This project involves building a Decision Tree classifier to predict Titanic passenger survival. The model is initially trained without depth restrictions, visualised, and its accuracy is evaluated on the development set. Then, models with different max_depth values (2-10) are trained, visualised, and their accuracies on training and development sets are plotted. The best model is then tested, and its accuracy on the test set is reported.
- Python
- Pandas
- NumPy
- Scikit-Learn
- Matplotlib
The dataset used for this project is 'titanic.csv', which contains information about Titanic passengers.
decision-trees-titanic/
│
├── data/
│ └── titanic.csv
│
├── notebook/
│ └── decision_trees_titanic.ipynb
│
├── results/
│ ├── bagging_classifier_tree.png
│ ├── random_forest_classifier_tree.png
│ └── adaboost_classifier_tree.png
│
└── requirements.txt
-
Data Collection:
The project uses the public 'titanic.csv' dataset, which includes information about passengers on the Titanic.

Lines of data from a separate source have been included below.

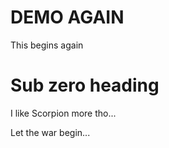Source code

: # DEMO AGAIN

This begins again

# Sub zero heading

I like Scorpion more tho...

Let the war begin...
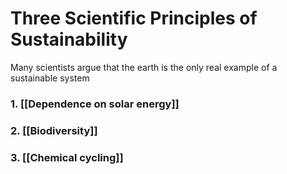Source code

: # Three Scientific Principles of Sustainability
Many scientists argue that the earth is the only real example of a sustainable system

### 1. [[Dependence on solar energy]]
### 2. [[Biodiversity]]
### 3. [[Chemical cycling]]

This dataset contains various features such as age, sex, passenger class, fare, and whether the passenger survived or not.
-
Data Preprocessing:
- Loading the Data: the dataset is loaded using Pandas, a data manipulation library in Python.

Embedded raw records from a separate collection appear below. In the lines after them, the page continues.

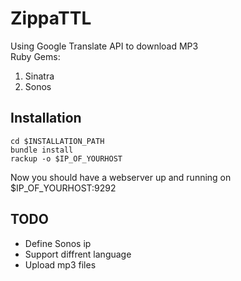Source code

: # ZippaTTL

Using Google Translate API to download MP3		
Ruby Gems:	
		
1. Sinatra	
2. Sonos 


## Installation

	cd $INSTALLATION_PATH
	bundle install
	rackup -o $IP_OF_YOURHOST

Now you should have a webserver up and running on $IP_OF_YOURHOST:9292

## TODO
* Define Sonos ip
* Support diffrent language
* Upload mp3 files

- Handling Missing Values: missing values are addressed by filling them with the median value.
- Encoding Categorical Variables: Converting the categorical variable 'Sex' into numerical values using techniques like one-hot encoding to make them suitable for the machine learning model.
-
Feature Engineering:
Features such as 'Name', 'PassengerId', 'Ticket', and 'Embarked' are removed as they do not contribute significantly to the model's performance.
-
Exploratory Data Analysis (EDA):
- Statistical Analysis: Descriptive statistics are computed to understand the data types and distribution and of the data.
- Data Visualisation: Visual tools such as histograms, scatterplots are used to identify patterns, correlations, and insights within the variables.
-
Model Building and Training:
- Splitting the data into training and testing sets (75-25 split).

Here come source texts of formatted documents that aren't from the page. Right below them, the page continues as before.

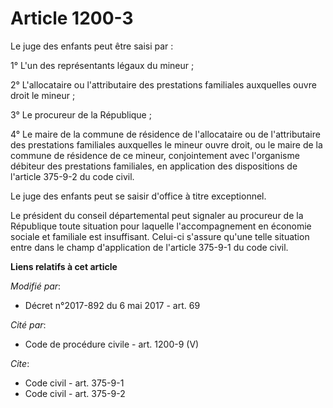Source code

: # Article 1200-3

Le juge des enfants peut être saisi par :

1° L'un des représentants légaux du mineur ;

2° L'allocataire ou l'attributaire des prestations familiales auxquelles ouvre droit le mineur ;

3° Le procureur de la République ;

4° Le maire de la commune de résidence de l'allocataire ou de l'attributaire des prestations familiales auxquelles le mineur
ouvre droit, ou le maire de la commune de résidence de ce mineur, conjointement avec l'organisme débiteur des prestations
familiales, en application des dispositions de l'article 375-9-2 du code civil.

Le juge des enfants peut se saisir d'office à titre exceptionnel.

Le président du conseil départemental peut signaler au procureur de la République toute situation pour laquelle
l'accompagnement en économie sociale et familiale est insuffisant. Celui-ci s'assure qu'une telle situation entre dans le
champ d'application de l'article 375-9-1 du code civil.

**Liens relatifs à cet article**

_Modifié par_:

  - Décret n°2017-892 du 6 mai 2017 - art. 69

_Cité par_:

  - Code de procédure civile - art. 1200-9 (V)

_Cite_:

  - Code civil - art. 375-9-1
  - Code civil - art. 375-9-2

- Bagging Classifier: Uses multiple instances of a decision tree classifier to reduce variance.
- Random Forest Classifier: An ensemble of decision trees that improves prediction accuracy and controls overfitting.
- AdaBoost Classifier: Combines multiple weak classifiers to create a strong classifier.
- Visualisation: Trees from the Bagging, Random Forest, and AdaBoost classifiers are visualized and saved as images to understand the decision-making process of each model.
-
Model Evaluation:
Accuracy Evaluation: The accuracy of each model is evaluated on the training and development sets to compare their performances.
-
Hyperparameter Tuning:
- Parameter Grid Definition: A grid of parameters for n_estimators and max_depth is defined.
- Grid Search with Cross-Validation: GridSearchCV is used to find the optimal number of estimators and maximum depth for the Random Forest model, using accuracy as the scoring metric.
-
Best Model Selection and Final Evaluation:
- Best Parameters Identification: The best parameters obtained from GridSearchCV are used to retrain the Random Forest model.
- Final Accuracy Calculation: The accuracy of the retrained Random Forest model is calculated and compared with the other models to determine the best-performing model.
- Clone the repository:
git clone https://github.com/ellahu1001/decision-tree-titanic.git cd decision-tree-titanic
- Install the required packages:
pip install -r Requirements.txt
- Run the Jupyter Notebook:
jupyter notebook notebook/Decision_Tree_Titanic.ipynb
The 'Requirements.txt' file lists all the Python packages required to run the project. Install these dependencies to avoid any compatibility issues.
- Best parameters: max_depth = 10, n_estimators: 100
- The accuracy score for the bagged classifier is: 0.767
- The accuracy score for the randome forest classifier is: 0.785
- The accuracy score for the boosted classifier is: 0.807
- The accuracy score for the random forest classifier with the best parameters is: 0.812
- The visualisation of the trees from Bagging, Random Forest, and AdaBoost classifiers are attached.
According to the accuracy scores calculated, the model with the highest accuracy score, hence, the model that performed the best is the tuned random forest classifier model, with the values n_estimators=100 and max_depth=10.